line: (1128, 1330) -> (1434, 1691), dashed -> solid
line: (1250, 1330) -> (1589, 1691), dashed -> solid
---
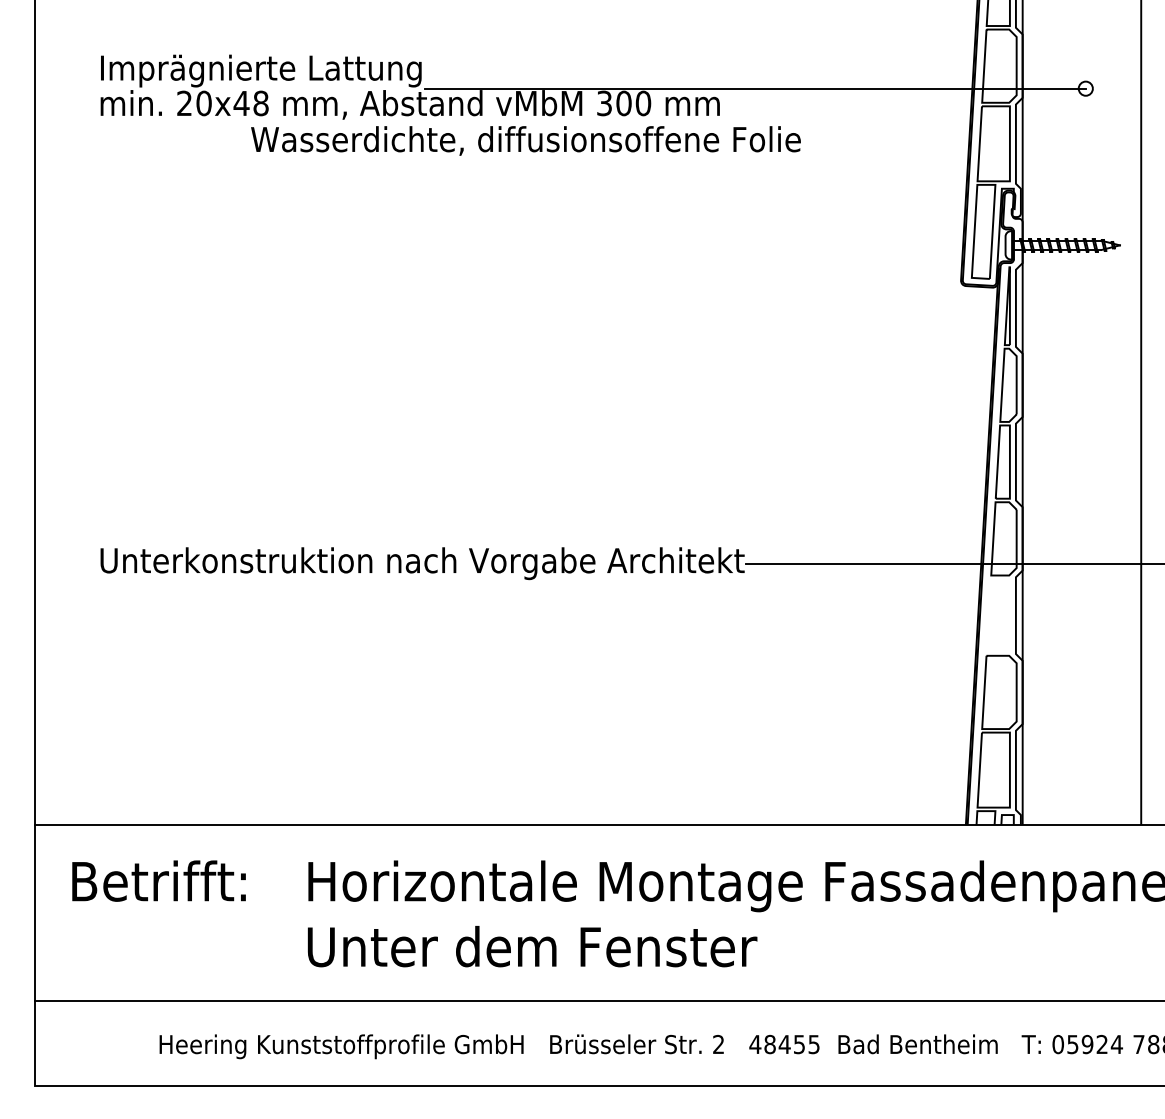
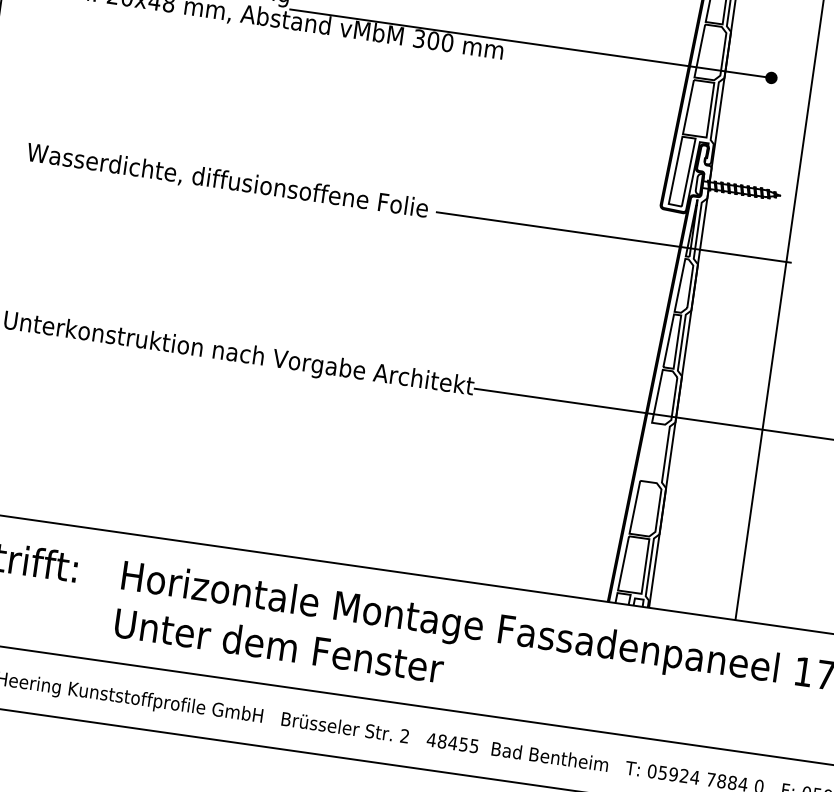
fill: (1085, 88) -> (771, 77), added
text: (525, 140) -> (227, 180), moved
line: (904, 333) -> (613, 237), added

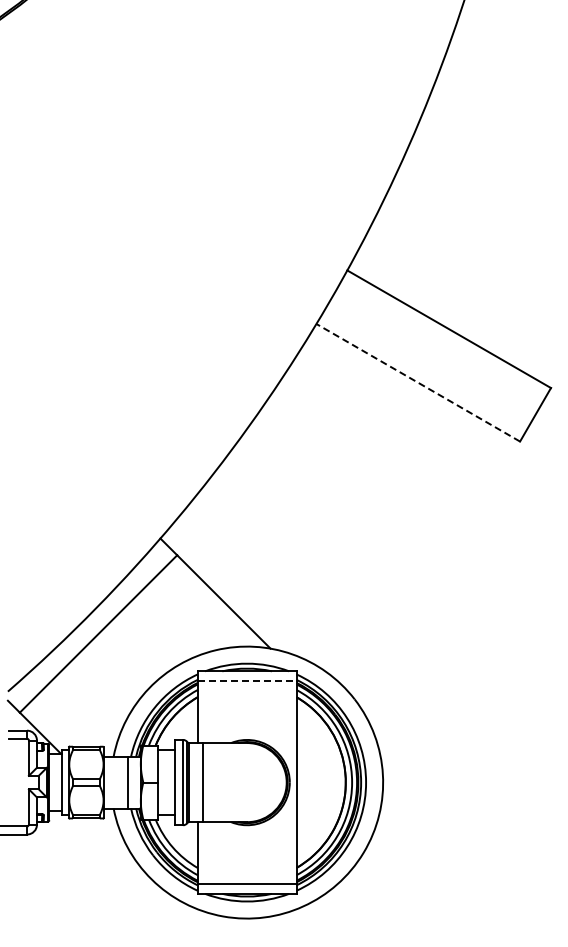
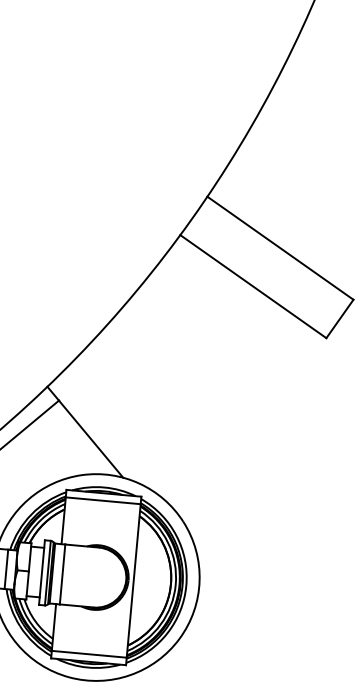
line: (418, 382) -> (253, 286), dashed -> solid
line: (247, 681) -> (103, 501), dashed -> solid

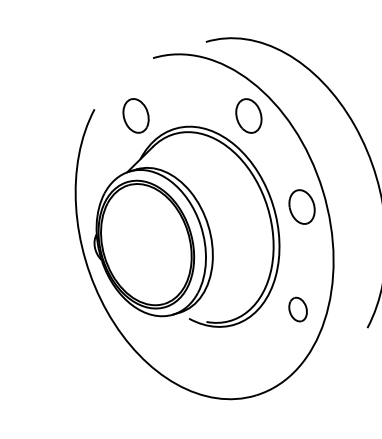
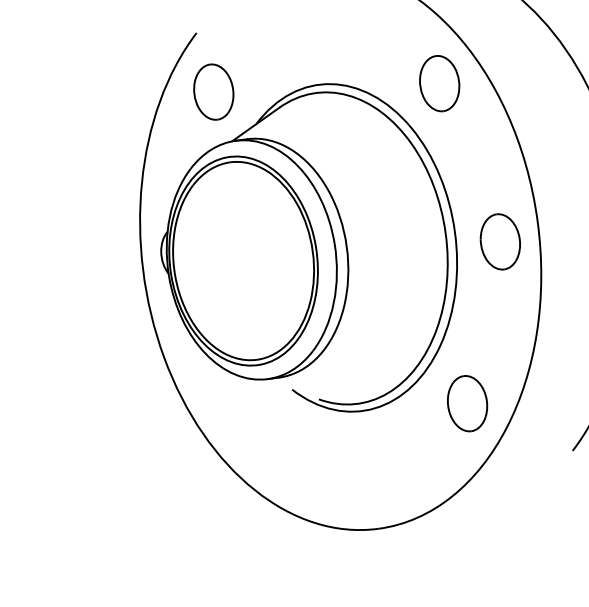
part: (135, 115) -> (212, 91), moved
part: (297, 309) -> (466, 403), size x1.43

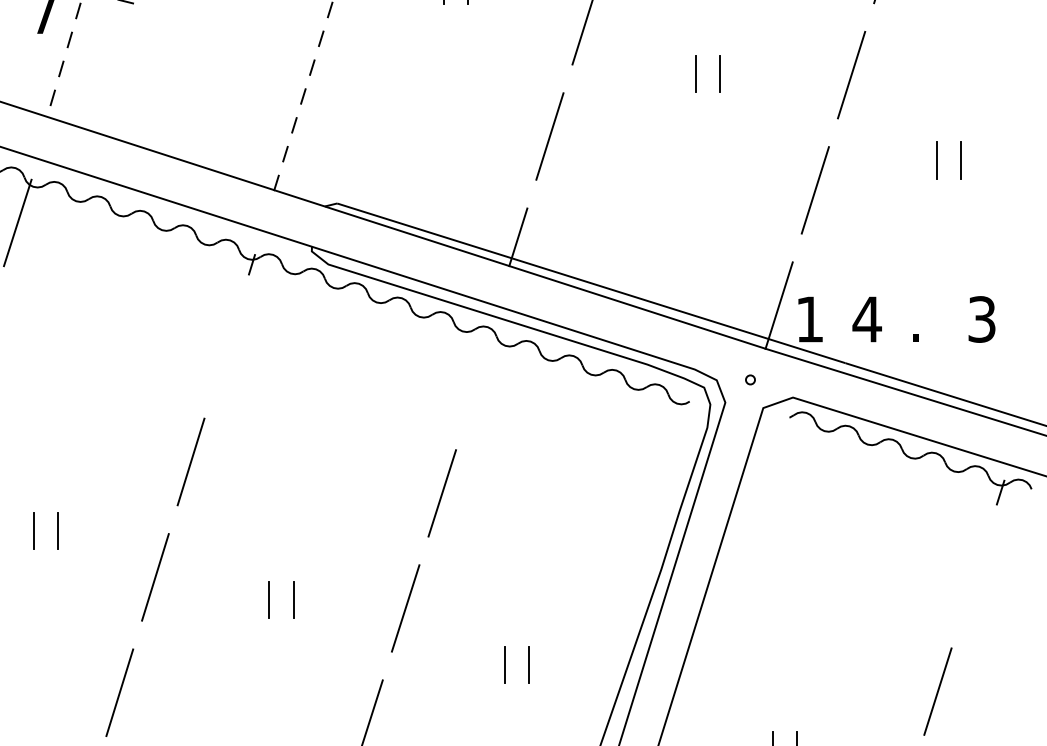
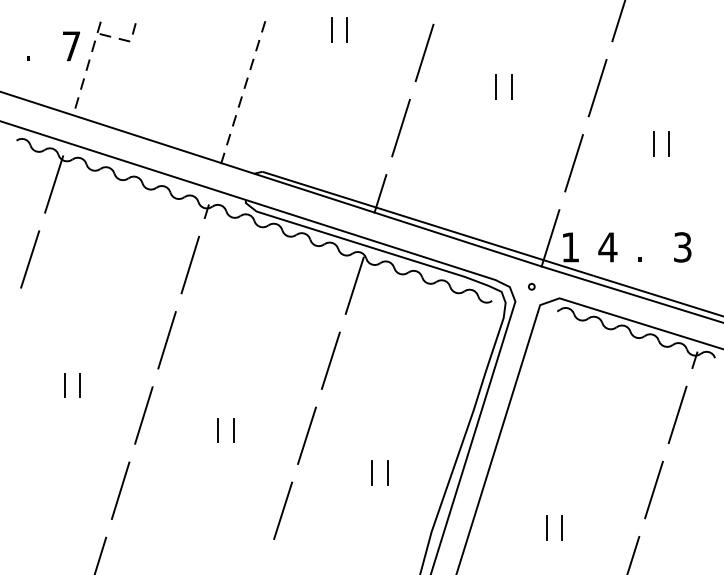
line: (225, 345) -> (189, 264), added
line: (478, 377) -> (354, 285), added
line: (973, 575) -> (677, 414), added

▶ **Exercise**: Would you please repeat exactly the lines above, starting at the line with "line: (1128, 1330)" and stopping at the line with "line: (1250, 1330)", both included?

▶ **Solution for this task**:
line: (1128, 1330) -> (1434, 1691), dashed -> solid
line: (1250, 1330) -> (1589, 1691), dashed -> solid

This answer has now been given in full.